Relation to Prior Work: Please see my comments above. To my understanding, the sampling scheme can also be used with other optimal decision tree approaches. If so, the authors could elaborate on this point further.

Reproducibility: No

Additional Feedback:

Review 4

Summary and Contributions: The paper presents a method for learning optimal decision trees from datasets. A mixed integer programming formulation of the problem is developed based on SVMs. It is shown how to efficiently solve this formulation using cutting planes. Finally, a reasonable experimental evaluation of the technique is provided that shows the superiority of the technique.

Strengths: The experimental results reveal that the technique markedly increases the accuracy of predictions made with the decision tree. Compared to previous optimal approaches, the proposed approach significantly increases the size of dataset that can be considered. The data-selection procedure appears to be novel and may be useful to others working on a broader range of problems than the one in the current paper.

Weaknesses: The decision trees studied are rather limited in size. In the largest example, trees of depth 3 are studied. It might be mathematically interesting to look at trees of this size, but in practice much bigger trees are commonly learned (heuristically). While finding single optimal decision trees might be mathematically interesting, much of the machine learning research in the area has moved into working with ensembles of decision trees, e.g. random forests.

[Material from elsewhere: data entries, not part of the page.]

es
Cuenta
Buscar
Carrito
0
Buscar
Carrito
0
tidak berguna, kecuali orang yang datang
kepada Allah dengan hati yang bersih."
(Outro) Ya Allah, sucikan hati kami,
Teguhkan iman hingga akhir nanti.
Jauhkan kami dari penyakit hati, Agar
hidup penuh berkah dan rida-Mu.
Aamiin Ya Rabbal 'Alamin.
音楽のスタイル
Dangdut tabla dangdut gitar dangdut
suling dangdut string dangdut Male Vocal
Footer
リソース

Correctness: The MIP formulation appears to be correct. The experimental procedure evaluates against sensible alternatives on commonly used datasets, using sensible metrics. Nothing about the setting appears to offer an unfair advantage or includes surprising choices.

Clarity: The front matter nicely explains the problem to be tackled, the need for work in this area and the overall contributions of the paper. The paper is necessarily very mathematical, but there is some good textual explanation alongside this, such as the description of the MIP model starting at line 94. The experiments are clearly described and the conclusions drawn are valid.

Relation to Prior Work: The paper clearly explains the difference between optimal decision tree learning methods and the more common heursitci methods. There is a reasonable survey of recent MIP approaches to optimal decision tree learning, though this is not in much depth. The novel element of the proposed MIP formulation is clearly explained.

Reproducibility: Yes

Additional Feedback: I didn't follow why the cutting planes listed in proposition 1 are the ones chosen to be added to the problem. Reading between the lines, I'm guessing it is based on preliminary experiments. =================================== UPDATED - I read the other reviews and the authors' response. This has not substantially changed my opinion of the paper.